Elpida Memory, the only dynamic random access memory (DRAM) maker from Japan, on Thursday announced that it reached an agreement with Germany-based Qimonda AG, which is now in insolvency proceedings, to acquire Qimonda technology licenses and a portion of the design assets related to graphics double data rate (GDDR) memory. Initially Elpida will outsources production to Winbond, but eventually the firm plans to make GDDR5 at its own plant in Japan.
Based on the licenses and assets acquired from Qimonda, Elpida will now join the graphics DRAM business and become a memory solutions company with an expanded range of products and services. Elpida plans to quickly ramp up a full-fledged GDDR business. GDDR technology development will continue at Elpida's recently established Munich design center, where nearly 50 engineers and other former Qimonda employees involved in GDDR development work will take up new posts.

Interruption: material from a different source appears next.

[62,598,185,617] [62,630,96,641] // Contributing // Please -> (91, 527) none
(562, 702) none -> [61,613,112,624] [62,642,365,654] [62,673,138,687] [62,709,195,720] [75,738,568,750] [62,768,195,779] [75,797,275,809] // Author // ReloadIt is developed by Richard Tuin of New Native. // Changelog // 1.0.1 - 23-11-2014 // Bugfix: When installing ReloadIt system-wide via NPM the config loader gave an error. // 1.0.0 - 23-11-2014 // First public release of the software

"We will shortly begin commercial production of GDDR5, for which data transfer rate of 8Gb/s may be feasible in the near future. To achieve such high speeds advanced technologies for I/O signal transmission as well as internal high speed circuits are crucial. The important GDDR technologies we have acquired can now contribute not only to Elpida's graphics memory development but also to the improvement of our overall DRAM design technologies," said Takao Adachi, Elpida's chief technology officer.

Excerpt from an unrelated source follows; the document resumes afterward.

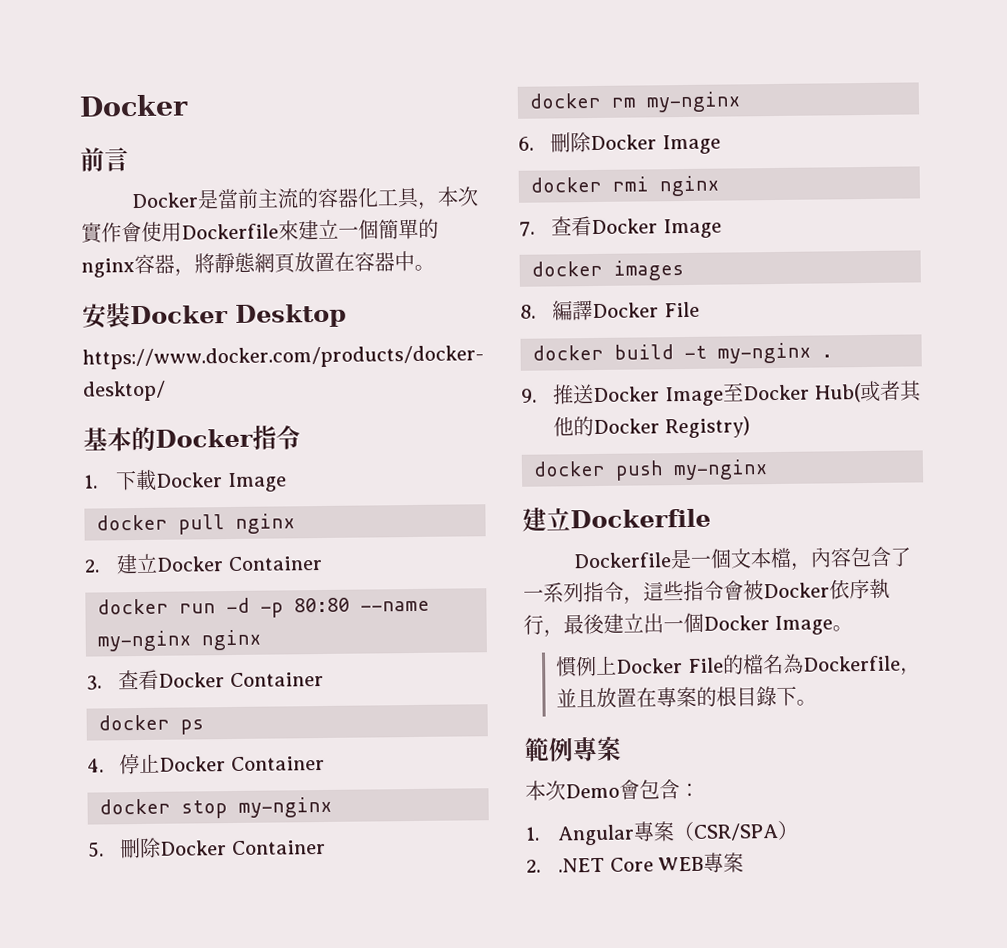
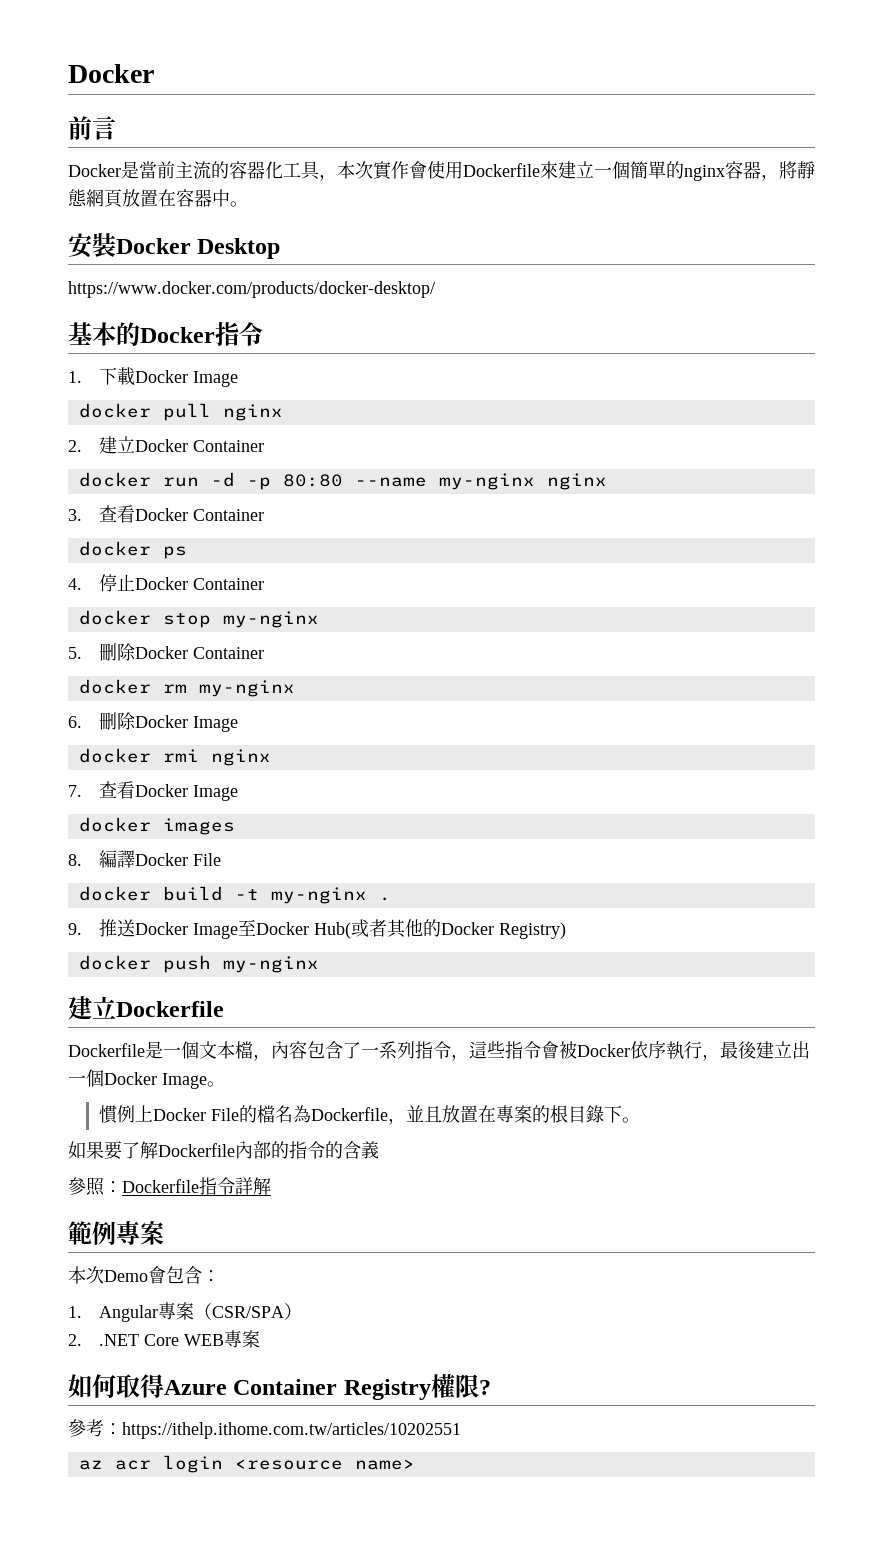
(818, 702) none -> [68,1141,379,1160] [68,1177,271,1196] // 如果要了解Dockerfile內部的指令的含義 // 參照：Dockerfile指令詳解
(745, 862) none -> [68,1374,491,1400] [68,1419,461,1439] [78,1455,415,1473] // 如何取得Azure Container Registry權限? // 參考：https://ithelp.ithome.com.tw/articles/10202551 // az acr login <resource name>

Shipments of 1Gb GDDR3 and 1Gb GDDR5 products are expected to begin in the first half of calendar year 2010. The production of both products is considered to be outsourced to Winbond Electronics Corp., a Taiwanese company that has experience with Qimonda's process technology. Also, following additional development work by a highly qualified team of engineers working jointly in Germany and Japan, Elpida plans to begin mass production of 2Gb GDDR5 at its Hiroshima plant starting in the second half of calendar 2010.

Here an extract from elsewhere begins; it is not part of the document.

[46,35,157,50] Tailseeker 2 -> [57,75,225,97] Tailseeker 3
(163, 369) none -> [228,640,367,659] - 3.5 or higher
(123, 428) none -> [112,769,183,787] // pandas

For Elpida it is rather logical to start making premium GDDR memory since the company already produces high-speed RDRAM as well as XDR DRAM developed by Rambus and has experience in making complex memory that operates at very high frequencies. GDDR memory is used not only on add-in graphics cards, but also inside video game consoles, thus, total available market such memory type is rather high.
Considering the fact that only a two companies – Hynix Semiconductor and Samsung Electronics – are able to produce GDDR in volume, graphics memory business is rather lucrative and prices of such chips does not depend on supply/demand ratio as heavily as the pricing of commodity DRAMs.